Marley made the bed, even though Lyric’s parents, Wendy and Pete, had a bot that would have done it. They opened the door as quietly as they could, but Wendy and Pete’s doors had antiquated iron latches rather than usual doorknobs, and Marley couldn’t open them without clanking. They crept down the pale green, vine-patterned rug that ran the length of the hallway, past the room where Callum, Lyric’s much-younger brother who was home from college for the winter break, slept.
What Lyric had told her parents about the two of them, Marley could only guess. There had never been time for them to formally sort out where they stood with each other, but something between them had sprung up fully formed, and clearly Lyric had shared something about Marley in the short time they’d known each other.
Pete and Wendy had sent Marley a letter not long after Lyric’s death. It had been days before Marley could bear to bring it up on their lenses, and at the time, it seemed unreal. Lyric’s parents said they had gotten the sense that Lyric and Marley had a special bond. They talked about Marley’s loss as if it resided in the same district of grief as their own, something that made Marley feel anxious and embarrassed. It seemed greedy to claim that kind of grief when others were more rightly entitled.
After the funeral, Marley wrote back, and then Pete, the busybody of the couple, had kept up the correspondence. In the end, Marley felt they had to visit.
Wendy could stand next to Marley and look out the window at the falling snow, saying nothing, as she had when Marley arrived late the previous afternoon. Pete, who was in his late sixties, was constantly in motion whenever he wasn’t asleep, as he and Wendy were right now. Marley was grateful for to not have to face their kindness for a little while.
The main room of Lyric’s childhood house combined kitchen, dining room, and living room in one. It had a high, sloped ceiling supported by rough-hewn beams; skylights; and walls made of old barn board. A bank of tall windows looked out onto a meadow, where naked pear trees caught snowflakes in their tangled branches.
The autokitchen, contained mostly in a pantry off the main room, was an old model with separate baking and dishwashing units of bleary glass chambers and white baked enamel. An add-on from at least a decade ago, with windows that were still clear, added two more chambers and jutted into the open central room. Marley accessed it through their lenses, set quiet mode on, and requested green tea and a bowl of leftover dhal from last night’s dinner. Inside one of the chambers, pale shapes stirred. Invisibly, a microwave hummed.

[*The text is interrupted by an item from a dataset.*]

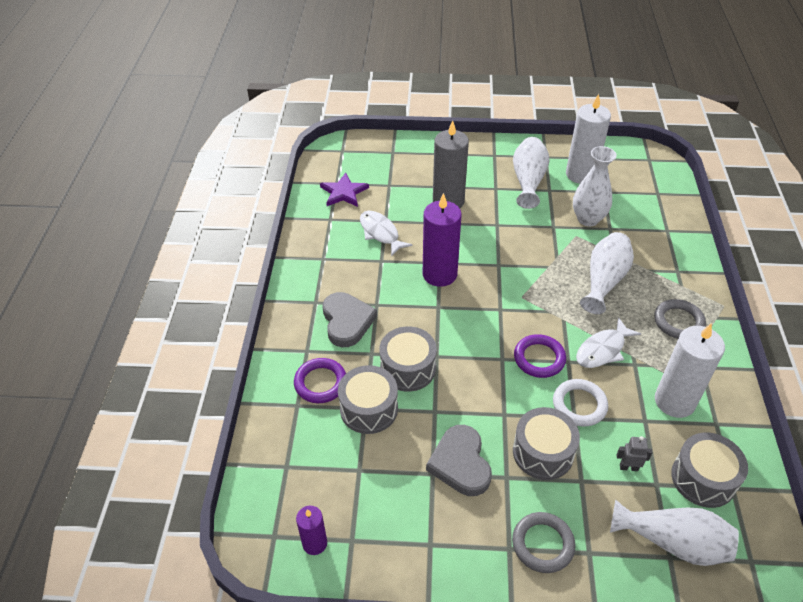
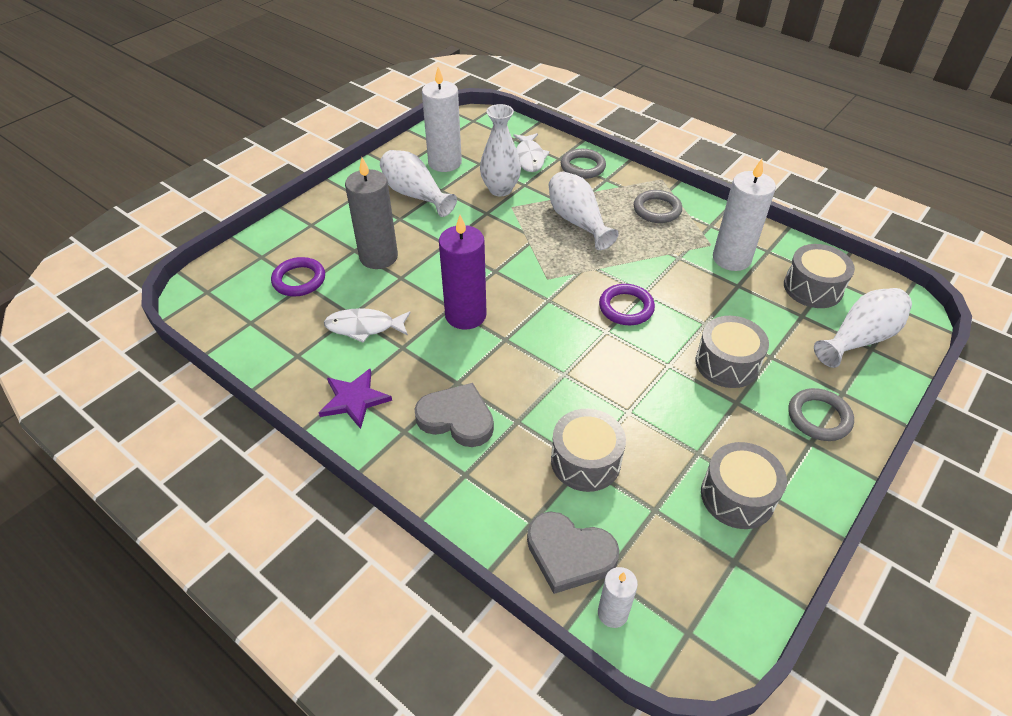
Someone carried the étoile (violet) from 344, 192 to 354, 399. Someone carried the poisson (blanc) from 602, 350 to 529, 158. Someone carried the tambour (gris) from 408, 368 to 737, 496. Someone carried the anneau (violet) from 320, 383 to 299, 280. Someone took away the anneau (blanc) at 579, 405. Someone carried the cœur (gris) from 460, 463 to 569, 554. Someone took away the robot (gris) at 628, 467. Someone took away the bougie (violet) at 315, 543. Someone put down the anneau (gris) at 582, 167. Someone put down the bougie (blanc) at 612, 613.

A clank from the hallway made Marley turn in time to see Callum, wrapped in a thick, brick-red bathrobe, step into view. He was slim, darked-haired, and blind, his blue eyes fixed on a point far beyond the walls of the house.
“Marley,” he said, by way of greeting. His voice was beautiful, but dark, like a tea-colored creek steeping the shadows out of long-fallen leaves. Though he didn’t speak much, Marley was fairly sure he blamed them for Lyric’s death.
“I have an interview in a little while,” Marley said.
“The town supervisor,” Callum said. “What do you think she’ll say?”
“I don’t know. I guess I try not to guess, so I can listen better.”
“Mmm,” Callum said. There was an interactive braillescreen on the wall near the bathroom that was connected to all of the house’s devices, and Callum went to this now and pressed some command, tiny bumps on the rectangular, beige buttons raising and flattening under his fingertips. He must not have his earpiece in yet.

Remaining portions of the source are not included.